Growth Strategy: The company highlights a shift toward a direct-to-OEM sales model, moving away from routing sales through Meritor HVS. This transition is expected to support EBITDA improvement over time. Automotive Axles has outlined a ₹120 crore capital expenditure program focused on capacity enhancement, replacement of ageing equipment, and rollout of Industry 4.0 automation at its Mysuru facility.

Growth priorities include addressing product gaps in the bus segment, particularly 15-metre coach axles. The company is securing approvals for EV applications like electric tractor-trailers and tippers. Management is emphasizing cost optimization to navigate cyclical softness in the commercial vehicle market.

Automotive Axles revenue moderated in FY25 and the first half of FY26 due to a softer medium and heavy commercial vehicle cycle and unfavorable product mix. A higher share of tractor-trailers reduced axles and brakes per vehicle compared with multi-axle trucks. Monsoon-led weakness in tipper demand impacted higher-margin volumes.
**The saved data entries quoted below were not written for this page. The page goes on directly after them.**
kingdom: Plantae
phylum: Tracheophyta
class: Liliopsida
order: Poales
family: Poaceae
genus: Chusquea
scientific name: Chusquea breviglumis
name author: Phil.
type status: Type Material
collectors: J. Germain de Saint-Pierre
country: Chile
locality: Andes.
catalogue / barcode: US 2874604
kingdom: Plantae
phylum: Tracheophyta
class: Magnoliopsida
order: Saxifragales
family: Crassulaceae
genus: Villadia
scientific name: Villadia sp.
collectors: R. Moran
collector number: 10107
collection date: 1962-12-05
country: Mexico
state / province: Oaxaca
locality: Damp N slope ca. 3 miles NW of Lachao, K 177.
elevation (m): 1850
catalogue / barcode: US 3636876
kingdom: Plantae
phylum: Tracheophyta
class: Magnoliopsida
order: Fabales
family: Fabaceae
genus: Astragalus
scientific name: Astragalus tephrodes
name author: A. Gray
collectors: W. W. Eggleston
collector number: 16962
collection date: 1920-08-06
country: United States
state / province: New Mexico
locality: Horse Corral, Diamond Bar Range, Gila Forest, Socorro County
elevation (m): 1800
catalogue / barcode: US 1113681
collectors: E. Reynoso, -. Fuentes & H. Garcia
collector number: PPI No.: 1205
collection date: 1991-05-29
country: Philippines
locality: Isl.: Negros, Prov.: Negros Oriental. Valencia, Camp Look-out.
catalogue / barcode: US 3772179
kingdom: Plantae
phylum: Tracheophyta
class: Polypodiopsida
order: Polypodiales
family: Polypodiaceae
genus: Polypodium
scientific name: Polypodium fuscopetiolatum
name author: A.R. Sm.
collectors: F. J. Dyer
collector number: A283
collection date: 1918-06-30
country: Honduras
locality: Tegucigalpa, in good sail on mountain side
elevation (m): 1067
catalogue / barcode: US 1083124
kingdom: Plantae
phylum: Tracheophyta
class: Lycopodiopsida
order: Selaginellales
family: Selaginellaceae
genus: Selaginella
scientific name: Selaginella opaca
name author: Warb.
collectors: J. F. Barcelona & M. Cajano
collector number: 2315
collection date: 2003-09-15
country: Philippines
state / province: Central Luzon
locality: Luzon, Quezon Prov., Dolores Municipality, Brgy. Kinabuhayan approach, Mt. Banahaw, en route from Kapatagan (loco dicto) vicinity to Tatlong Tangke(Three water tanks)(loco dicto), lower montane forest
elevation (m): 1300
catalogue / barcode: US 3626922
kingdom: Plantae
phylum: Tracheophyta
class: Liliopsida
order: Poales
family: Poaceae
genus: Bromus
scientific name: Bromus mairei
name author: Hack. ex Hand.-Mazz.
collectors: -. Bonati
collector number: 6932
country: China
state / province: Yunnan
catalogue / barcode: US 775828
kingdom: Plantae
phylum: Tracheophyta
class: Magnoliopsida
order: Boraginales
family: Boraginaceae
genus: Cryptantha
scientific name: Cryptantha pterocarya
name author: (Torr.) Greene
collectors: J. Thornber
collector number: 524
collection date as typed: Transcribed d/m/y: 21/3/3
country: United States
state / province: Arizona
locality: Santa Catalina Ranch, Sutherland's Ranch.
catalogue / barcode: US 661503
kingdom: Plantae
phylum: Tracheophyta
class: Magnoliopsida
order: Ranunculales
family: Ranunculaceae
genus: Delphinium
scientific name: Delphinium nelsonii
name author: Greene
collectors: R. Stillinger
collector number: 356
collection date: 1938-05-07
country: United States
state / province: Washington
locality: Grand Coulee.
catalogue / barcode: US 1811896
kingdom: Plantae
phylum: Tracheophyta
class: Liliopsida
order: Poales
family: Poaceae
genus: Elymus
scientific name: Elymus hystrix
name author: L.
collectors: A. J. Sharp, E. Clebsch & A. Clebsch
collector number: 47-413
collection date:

Despite lower revenues, operating margins remained resilient around 11-12%. This resilience came from automation initiatives, total productive maintenance practices, and productivity improvements. Commodity price deflation, with about a 3.5% impact, was largely passed through to OEMs via pricing mechanisms.

Profit after tax stayed broadly stable, aided in the first half of FY26 by one-time income items including writebacks of excess provisions and foreign exchange gains. Operating cash flows were volatile across periods, reflecting working-capital movements and inventory adjustments. Cash flows improved meaningfully as the company progressed toward a net debt-free position, completing term-loan repayments in FY25.

Ongoing cash deployment is largely directed toward phase-1 automation upgrades at the Mysuru plant. These upgrades align with Automotive Axles' long-term efficiency and margin-stability objectives.

Conclusion: Evaluating Auto Ancillary Opportunities

Top auto ancillary stocks often move ahead of original equipment manufacturers during an upcycle. They benefit from rising volumes, better product mix, and operating leverage. However, outcomes vary by segment, execution capabilities, and balance-sheet strength.

Investors should always track industry-level shifts and business fundamentals. They should align investment decisions with their own risk appetite. When conducting due diligence, investors should evaluate company fundamentals, corporate governance, and stock valuations as key factors.

Disclaimer: This article is for information purposes only. It is not a stock recommendation and should not be treated as such.